Washington searches for Iranian money and weapons in Latin America, yet too often focuses on the wrong indicators and infrastructure. Today, analysts routinely misread Iran’s regional presence because they focus on observable elements such as sanctions evasion, diplomacy, and criminality over Iran’s slower and more durable strategy.

Since the 1980s, Iran has steadily exported the Islamic Revolution to Latin America, constructing influence networks that embed Tehran within the hemisphere’s political and informational terrain. The cooperation between Hugo Chávez and Mahmoud Ahmadinejad in the early 2000s deepened Iran’s presence in the region, with Venezuela providing financial and logistical channels to circumvent sanctions. This political opening created permissive conditions, enabling Tehran to scale institutional networks anchoring long-term influence across the region.

Rather than episodic projection, Iran has embedded itself in the political ecosystem—building access, narratives, and pre-positioning leverage in the United States’ traditional strategic rear. Over time, this has created strategic depth in the Western Hemisphere and has put Washington’s interests at risk.

Iran has embedded itself in the political ecosystem—building access, narratives, and pre-positioning leverage in the United States’ traditional strategic rear.

Central to this positioning is Iran’s religious access architecture across Latin America. These networks ensure continuity, cultivate intermediaries, and sustain subtle narratives.

The United States Southern Command has recognized that Iran has more than eighty religious centers across Latin America—a disproportionate footprint given a Muslim population of less than 5 million amid a total population of almost 700 million Latin Americans. Moreover, these networks span countries including Argentina, Brazil, Venezuela, Peru, Cuba, and Costa Rica, often taking root in places where Muslim communities were historically small or absent.

Two cases reveal how this architecture operates in practice. The first is the 1994 bombing of the Asociación Mutual Israelita Argentina (AMIA), which underscores the role of Iranian cleric and former diplomat Mohsen Rabbani. After arriving in Argentina in 1983, Rabbani served as imam at Buenos Aires’ Al-Tawhid mosque, where he built religious and cultural networks tied to Iran.

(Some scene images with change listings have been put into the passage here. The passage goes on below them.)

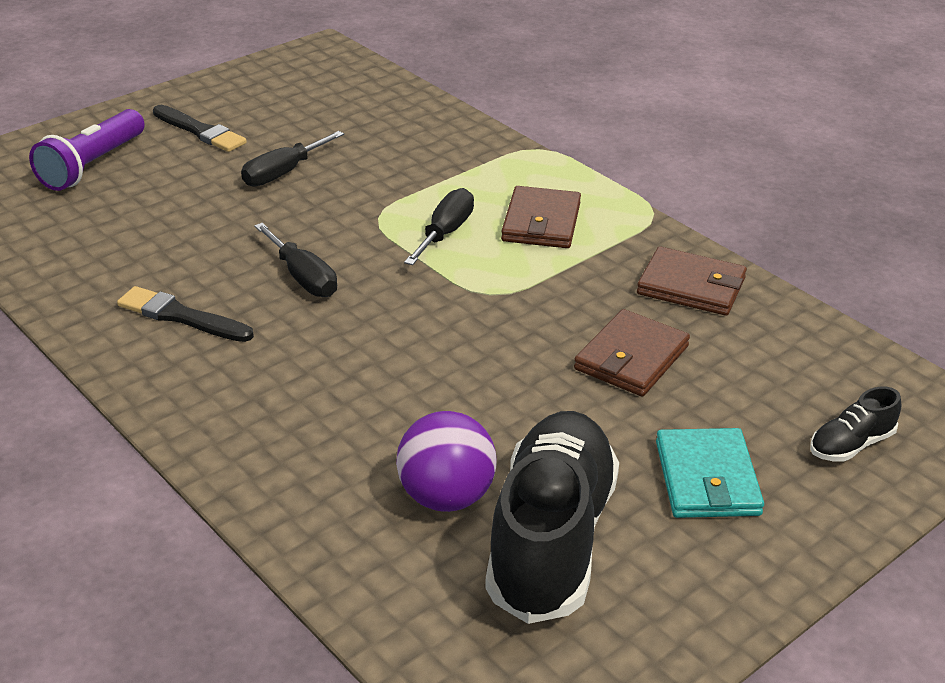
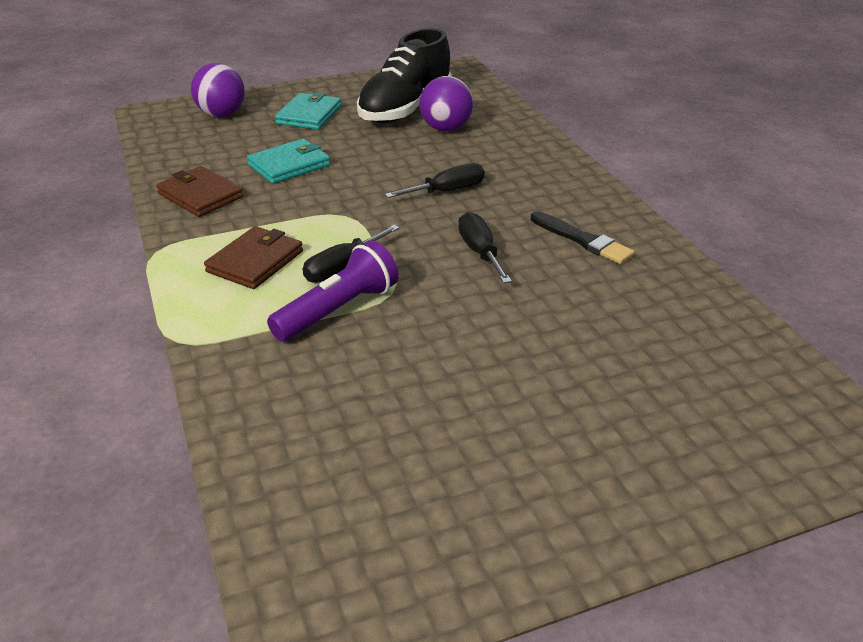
camera: 160 degrees left, 0 degrees up
purple flashlight [29,109,145,191] -> purple flashlight moved to [267,240,399,342]
black brush [153,105,247,152] -> none
black screwdriver [241,131,344,187] -> black screwdriver moved to [385,163,485,198]
brown wallet [574,309,690,397] -> turquoise wallet [247,139,330,184]
black shoe [810,387,901,462] -> purple ball [191,63,245,117]

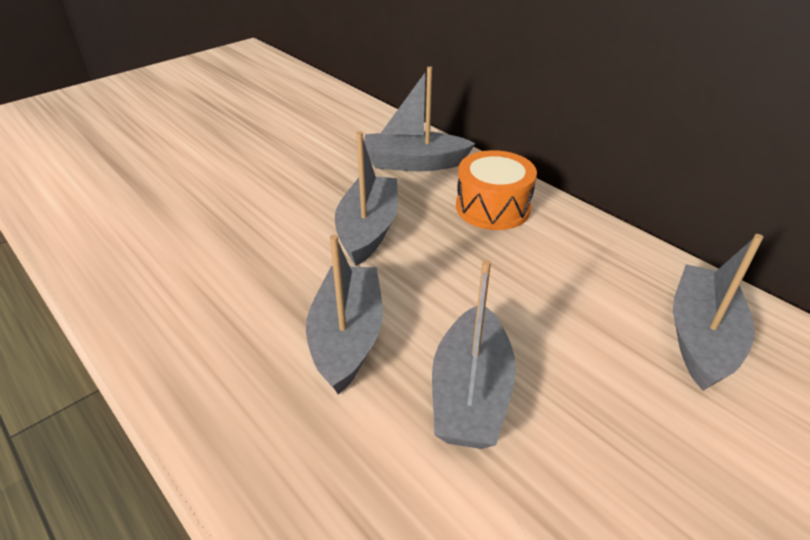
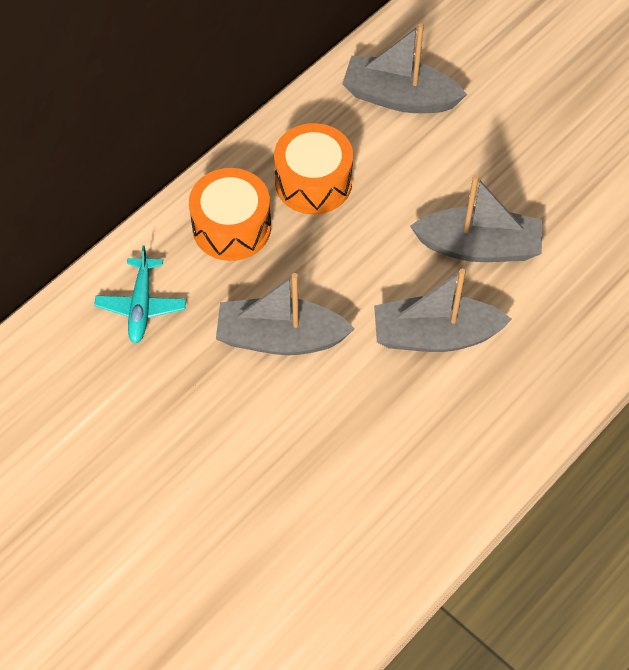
camera: 95 degrees left, 20 degrees up
grey boat [364,66,476,171] -> turquoise plane [94,246,186,343]
none -> orange drum [274,123,353,215]

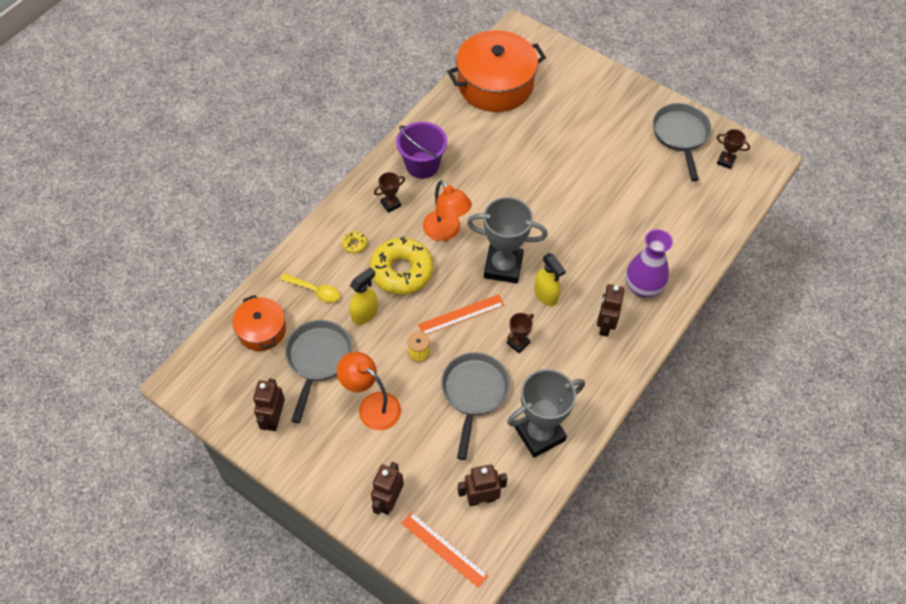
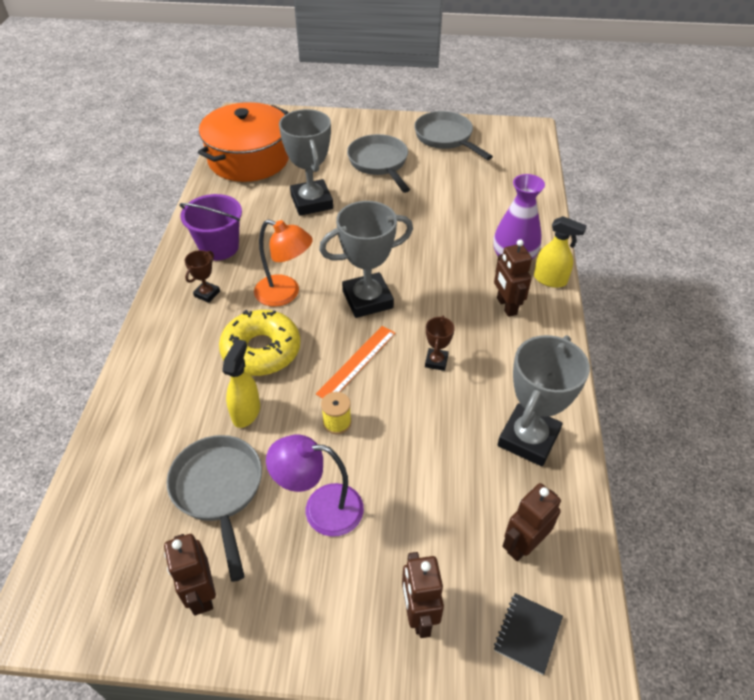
camera: 30 degrees left, 10 degrees down
orange pot [233,295,286,351] -> none
yellow spoon [280,273,340,303] -> none
orange lamp [337,352,401,430] -> purple lamp [266,435,364,537]
yellow donut [342,231,367,254] -> none
orange ruler [401,512,489,588] -> black notebook [494,593,563,675]
grey pan [441,352,510,460] -> grey pan moved to [347,134,410,193]
yellow spray bottle [534,253,566,306] -> yellow spray bottle moved to [534,216,587,288]
brown trophy [717,129,750,169] -> none
none -> grey trophy [279,109,333,216]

After he masterminded the 1994 attack and escaped justice, Rabbani continued outreach from Qom—Iran’s clerical center and the ideological capital of its Shi’i establishment. Qom functions not only as a theological hub but also as a command point for exporting clerical influence abroad, including to Latin America.

Building on this framework, Iranian religious outreach has generated conversion networks across the region. A Shi’i center in Abancay, Peru, has reportedly won around 100 local converts, with some later traveling to Iran for religious training—reinforcing clerical-ideological circuits that allow Tehran’s influence to reproduce itself regionally. Through these pipelines, religious outreach evolves into a broader institutional presence that extends beyond isolated local communities.

Reinforcing these clerical networks is a parallel institutional infrastructure. By 2012, at least thirty-six Iranian-linked cultural centers operated across seventeen Latin American countries; today, roughly eighty Iranian-linked cultural centers span the hemisphere, showing how religious pipelines scale into a durable presence. Moreover, Iran has opened six new regional embassies in the last twenty years and they serve as a bridge between Iran’s cultural diplomacy and the Islamic Revolutionary Guard Corps.

Alongside religious and financial layers, Iran has built an informational one.

Clerical education further bolsters this system. Al-Mustafa International University—an Iranian-funded educational organization that the U.S. Department of the Treasury sanctioned in 2020—claims presence in more than fifty countries, including three in Latin America, and has trained tens of thousands of foreign students to foster Iranian ideology worldwide. Officials have identified the institution as a platform capable of supporting recruitment and intelligence facilitation linked to the Qods Force, yielding durable nodes with ideological alignment, linguistic fluency, and institutional ties that Tehran can activate over time.

Material power further strengthens this architecture. U.S. authorities and analysts estimate that Hezbollah-linked criminal networks in Latin America generate up to $200 million annually through narcotics trafficking, smuggling, and money laundering—particularly in the Tri-Border Area, where illicit activity reaches at least $5 billion each year.

Alongside religious and financial layers, Iran has built an informational one. HispanTV, Tehran’s Spanish-language state network, targets nearly 600 million Spanish speakers and maintains a cross-platform audience exceeding 250,000 followers. Rather than mere propaganda, it normalizes Iranian framing, amplifying anti-Israel narratives, fosters conspiracies, and cultivating ideological sympathy among regional political movements.

While soft power typically seeks attraction, Iran’s model prioritizes embedded continuity—intermediaries over audiences, structure over visibility, and persistence over immediacy. Latin America offers permissive terrain: uneven oversight of foreign-funded institutions and receptivity to anti-U.S. narratives.

Thus, by the time Washington recognizes the threat in Latin America, Iran’s infrastructure will already be entrenched, normalized, and harder to dismantle leaving the United States to confront a strategic position that Tehran constructed long before the warning signs became impossible to ignore.